Good health (spas) deliver the goods
And Christmas-time great plastic woods
Defy good taste but court the card,
That buys the wish of best regard.
Gee, I could name a million things
From Goodbar treats to Tolkien rings.

A good name is like gold.  I guess.
But why buy gold when cards cost less?
So I misjudge.  Sure, I confess
I’m hooked on puerile happiness.

I’m in a state of wedded bliss
Good lady? – why not my mister-ess!
He spends beyond what I can earn,
Counting my yearly tax return.

I want to leave this place for good
For some less nosey neighborhood.
I’m good and tired giving good reason
For good times in (and out of) season.”


Goodnight,

                from Mittie
11:00 p.m.
12/10/1987

The Curator’s Notes:

This poem critiques how consumer capitalism corrupts language and values.
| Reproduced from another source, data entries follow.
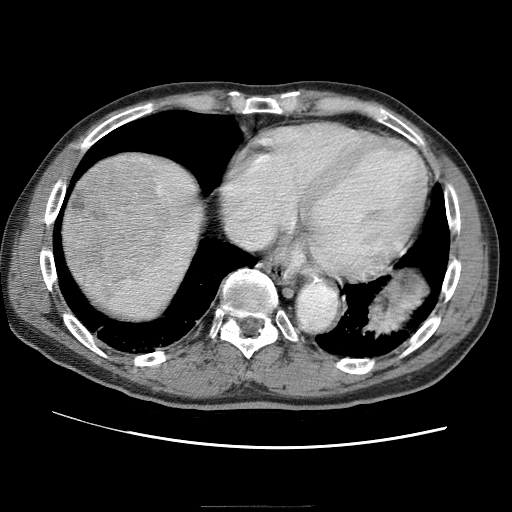
Contrast-enhanced abdominal CT (liver protocol), one axial slice. Position 64 of 75 along the scan axis. 120 kVp. One of 2 acquisitions stored at this slice position. Soft-tissue window (W 400 / L 40 HU). 2.5 mm slice thickness. 512 × 512 image matrix, field of view 360 × 360 mm. Case-level facts recorded for this patient, not image findings: diagnosis: hepatocellular carcinoma (patient treated with transarterial chemoembolisation; whether this scan precedes or follows treatment is not stated here); TNM stage (as recorded): Stage-II; Child-Pugh class: A; tumour differentiation: well differentiated; tumour nodularity: multinodular.
Structures marked on this image (semi-automatically segmented with operator editing):
- liver parenchyma outside the tumour (the mass and vessels are separate outlines, so this box may not span the whole liver): bounding box <60,148,210,324> (left, top, right, bottom; pixels)
- mass: <63,154,174,293>
- portal vein: <126,152,194,272>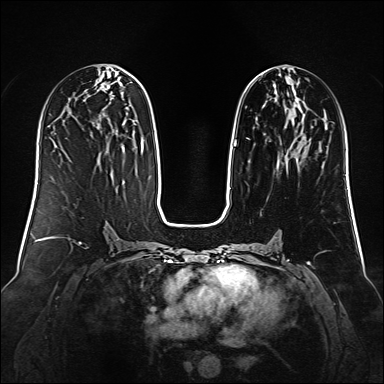
Breast MRI (dynamic contrast-enhanced), one axial slice. Position 60 of 160 along the scan axis. Dynamic contrast-enhanced series, time point 2 of 6 at this slice position (early post-contrast). 1.5 T. TE 2.3 ms, TR 5.2 ms. 1 mm slice thickness. 384 × 384 image matrix, field of view 340 × 340 mm. Female patient.
Annotated regions visible in this slice (semi-automatically segmented with operator editing):
- enhancing-tissue mask used for the functional tumour volume (all voxels passing the contrast-enhancement thresholds inside the analysis volume; usually the tumour): bounding box <229,76,304,189> (left, top, right, bottom; pixels)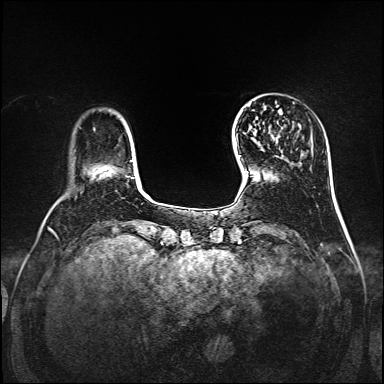
Breast MRI, one axial slice. Position 26 of 160 along the scan axis. Dynamic contrast-enhanced series, time point 2 of 7 at this slice position (early post-contrast). 1.5 T. TE 2.3 ms, TR 5.2 ms. 1 mm slice thickness. 384 × 384 image matrix. Female patient.
Outlined on this slice (semi-automatic segmentation, software-assisted and operator-edited):
- enhancing-tissue mask used for the functional tumour volume (all voxels passing the contrast-enhancement thresholds inside the analysis volume; usually the tumour): bounding box [x1, y1, x2, y2] px = [273, 136, 279, 140]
The word “good”, which should point toward virtue, God, and moral excellence, has been so thoroughly commercialized that it becomes meaningless or actively harmful (enabling debt, bad judgment, marital conflict).
The exhausted, almost hysterical tone suggests the poet recognized the trap but felt powerless to escape it. Unlike the other poems which seek virtue through discipline, this one expresses the difficulty of pursuing goodness in a culture that has weaponized the very word against genuine moral life.
The informality (the signature, the timestamp, the conversational tone) makes this feel less like a formal devotional poem and more like a honest, frustrated journal entry. which may be exactly the point. Real goodness requires honest self-examination, even when it’s uncomfortable.